Lumosql: Fossil-on-LumoSQL tests

This directory holds three kinds of test for the LMDB-backed Fossil:

correctness-* decide whether a build works,
speed-* decide whether a change made fossil quicker, and
stress-* which tries to break under load

Facts we assume:

native SQLite-backed Fossil and libfossil is what we are comparing against
Fossil was invented to serve the sqlite.org repo, so that is the ultimate test of correctness and speed

Correctness

correctness-fossil-lmdb.sh runs checks against fossil backed by LMDB store. All the obvious operations (clone, rebuild etc) are tested reproducibly. Features in a binary are detected (for example, an LMDBv1 binary may have encryption compiled in) and if so this is tested. A failing command produces a not ok line and the run continues.

correctness-libfossil-lmdb.sh is the same idea for libfossil. A normal lifecycle (new, open, add, commit) and the encryption check, driven through the f-* apps.

Stress

stress-fossil-lmdb.sh tries to break Fossil with load and contention, looking for corruption or crashes. There is no libfossil stress script yet: a concurrent-writer durability test needs libfossil to drive competing writers and to verify integrity afterward, which the f-* apps can't do.

Run the correctness tests, confirm they pass, then move to the speed tests.

Speed tests

The native fossil is standard measure. Every speed test reports each LMDB candidate's time as a multiple of the native.

A candidate for speed test is a name:binary:env string. env is a comma-separated list of VAR=VALUE pairs (for example LUMO_LMDB_MAPSIZE=2048), so one binary can be entered several times under different runtime configurations (eg transaction mode.) A speed test run answers "which (binary, configuration) is quickest for the end user".

Every candidate is run at the default sync level. A Fossil repository is a WAL-mode SQLite database at synchronous=NORMAL and both LMDB backends default to LUMO_SYNC=normal with the same durability guarantees.

The page cache is dropped before each run (SPEED_DROP_CACHE=1, the default). If /proc/sys/vm/drop_caches is not writable the script reports that the run is warm-cache.

The four speed scripts share speed-lib.sh. Caching is done under ~/.cache/LumoSQL/.

> [Exercises to complete]:
1 - According to the Fossil-on-LumoSQL test notes, why is there no libfossil stress script yet? Answer in one to three sentences.
2 - Carry on with the Fossil-on-LumoSQL test notes from their last sentence.
The records come from a different source than the notes above.

> [Data shown]:
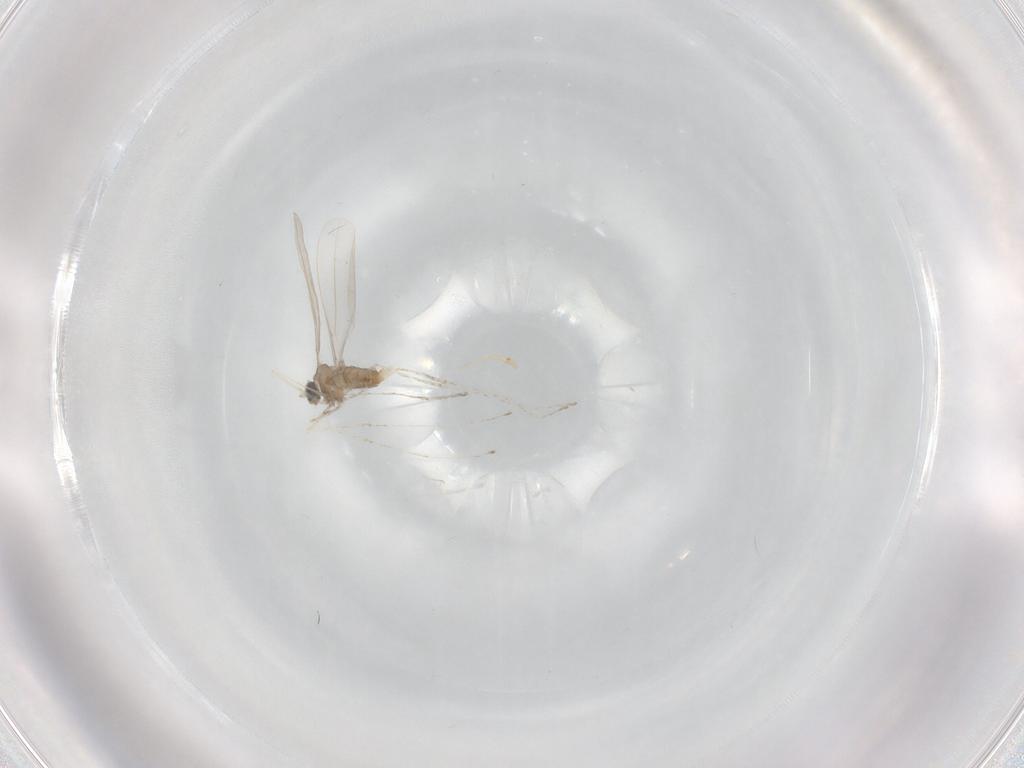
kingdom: Animalia
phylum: Arthropoda
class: Insecta
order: Diptera
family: Cecidomyiidae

> [Final answers]:
1 - A concurrent-writer durability test would need libfossil to drive competing writers and then verify integrity afterward. The f-* apps can't do that, so no libfossil stress script exists yet.

2 -
speed-fossil.sh

This is the tool that drives everything else. Usage:

NATIVE=/path/to/native/fossil \
CANDIDATES='before:/path/fossil-before:
after:/path/fossil-after:' \
sh speed-fossil.sh

Knobs: REPS (default 5), WARMUP (1), SPEED_COMMITS (200), SPEED_FILES (60), SPEED_CSV (a CSV sink path). A REPS=2 run has a wide spread and will mostly be inconclusive so raise REPS until the spread tightens.

speed-fossil-sqlite.sh

This regards sqlite.org's repo as the reason for Fossil's existence, so it clones the repo, pins it to a known version and keeps it in cache. Every native run imports, reads, rebuilds and commits against that pinned repository.

Takes a lot more time than speed-fossil.sh but you don't need to run it as often.

NATIVE=/path/to/native/fossil \
CANDIDATES='after:/path/fossil-after:' \
sh speed-fossil-sqlite.sh

Knobs: REPS (5), SPEED_REFRESH=1 re-fetches the pinned repository.

speed-fossil-git-import.sh

fossil import --git is the heaviest sustained write Fossil does. This script clones the drhsqlite git mirror of Fossil once, writes a git fast-export stream to disk, and times the import of that stream.

NATIVE=/path/to/native/fossil \
CANDIDATES='after:/path/fossil-after:' \
sh speed-fossil-git-import.sh

Knobs: REPS (3), IMPORT_COMMITS (0 imports the whole stream; N imports the first N commits), GIT_URL, SPEED_REFRESH=1 re-fetches.

speed-libfossil.sh library

This drives the libfossil f-* apps. Its source of truth is native-backed libfossil, ie the same f-* apps built on stock SQLite. Every candidate, native included, runs the same apps from its own build directory, so the only dimension that varies is the storage backend.

A candidate here is name:dir:env, where dir is a libfossil build directory holding the f-* apps and libfossil.so.

NATIVE=/path/to/native-libfossil \
CANDIDATES='after:/path/to/lmdb-libfossil:' \
sh speed-libfossil.sh

Knobs: REPS (5), WARMUP (1), SPEED_COMMITS (120), SPEED_CSV.

Examples to copy and paste

These assume a native build at ./fossil-native and an LMDB build at ./fossil-lmdb, with this directory as the working directory. Adjust the paths to your builds.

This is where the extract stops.